- Problema assegnato 1: Modifica il passo della pagina compreso tra "Nella maggior parte" e "la mia solitudine.", estremi inclusi, sostituendo "solitudine" con "quiete".

- Pagina:
Ciao Fabrizio. Il libro nasce circa due anni fa: il primo pezzo l’ho scritto nel febbraio 2022.
In questi anni ho avuto modo di intraprendere viaggi un po' all’avventura: portando come me solo quello che uno zaino poteva contenere. Ho camminato lungo vari percorsi sui Sibillini e gli Appennini, lungo la ruta francesa del Cammino di Santiago, ho visto il mar Baltico, girato l’isola di Bornholm in bicicletta e ho camminato lungo la South-West Coast Path in Inghilterra.
Nella maggior parte dei casi, sono partito da solo: i percorsi mi hanno permesso di conoscere persone lungo la strada o mi hanno dato tempo e modo per scavare e vivere in silenzio e pace la mia solitudine.
Il libro nasce dall’esigenza di trasmettere emozioni e sensazioni provate in seguito a viaggi, e incontri fatti nel tempo, che mi hanno permesso di provare e sperimentare qualcosa che io stesso facevo fatica a spiegare razionalmente. O, per essere precisi, non volevo e non voglio spiegare razionalmente. Come diceva la mia professoressa di Letteratura italiana al liceo: “La Poesia è l’effimera espressione di un mondo meravigliosamente incomprensibile”

- Dati forniti:
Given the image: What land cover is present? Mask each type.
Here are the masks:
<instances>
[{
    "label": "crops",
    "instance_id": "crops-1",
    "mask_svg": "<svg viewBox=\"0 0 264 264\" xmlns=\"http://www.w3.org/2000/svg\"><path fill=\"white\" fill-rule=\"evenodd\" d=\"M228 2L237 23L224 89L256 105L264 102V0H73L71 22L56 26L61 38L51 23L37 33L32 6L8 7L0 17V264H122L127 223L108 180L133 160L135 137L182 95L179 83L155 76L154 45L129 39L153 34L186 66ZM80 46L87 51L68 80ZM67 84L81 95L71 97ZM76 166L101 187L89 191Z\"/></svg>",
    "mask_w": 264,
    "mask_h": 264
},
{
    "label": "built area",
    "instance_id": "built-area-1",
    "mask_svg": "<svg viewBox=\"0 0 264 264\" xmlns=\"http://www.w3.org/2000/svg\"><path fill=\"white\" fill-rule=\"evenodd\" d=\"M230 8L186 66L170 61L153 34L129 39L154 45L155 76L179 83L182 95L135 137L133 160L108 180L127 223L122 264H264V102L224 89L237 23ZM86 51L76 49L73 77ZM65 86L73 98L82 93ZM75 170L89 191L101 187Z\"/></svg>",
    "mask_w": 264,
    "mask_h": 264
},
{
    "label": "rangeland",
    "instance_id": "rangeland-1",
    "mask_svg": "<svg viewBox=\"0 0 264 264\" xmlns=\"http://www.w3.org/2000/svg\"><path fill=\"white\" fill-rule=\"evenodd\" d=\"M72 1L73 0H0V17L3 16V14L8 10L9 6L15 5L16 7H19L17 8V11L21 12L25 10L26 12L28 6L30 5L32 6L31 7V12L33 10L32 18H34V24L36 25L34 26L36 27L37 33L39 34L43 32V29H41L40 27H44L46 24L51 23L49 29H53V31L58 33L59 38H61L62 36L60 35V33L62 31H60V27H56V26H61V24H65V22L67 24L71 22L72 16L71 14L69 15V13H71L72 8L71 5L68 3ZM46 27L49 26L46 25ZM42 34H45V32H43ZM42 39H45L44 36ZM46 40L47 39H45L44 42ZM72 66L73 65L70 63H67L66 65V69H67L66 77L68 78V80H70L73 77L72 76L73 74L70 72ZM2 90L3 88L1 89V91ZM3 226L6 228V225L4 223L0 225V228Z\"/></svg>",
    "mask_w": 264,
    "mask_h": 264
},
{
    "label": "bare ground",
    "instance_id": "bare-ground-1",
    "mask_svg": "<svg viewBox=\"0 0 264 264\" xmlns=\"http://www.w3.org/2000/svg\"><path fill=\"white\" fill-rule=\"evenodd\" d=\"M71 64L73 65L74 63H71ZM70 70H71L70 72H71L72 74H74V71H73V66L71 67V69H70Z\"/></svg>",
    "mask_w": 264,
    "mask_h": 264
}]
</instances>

- Problema assegnato 2: Seleziona dai record ogni riga che contiene la stringa "built".

- Risposta completa 1:
Nella maggior parte dei casi, sono partito da solo: i percorsi mi hanno permesso di conoscere persone lungo la strada o mi hanno dato tempo e modo per scavare e vivere in silenzio e pace la mia quiete.

- Risposta completa 2:
    "label": "built area",
    "instance_id": "built-area-1",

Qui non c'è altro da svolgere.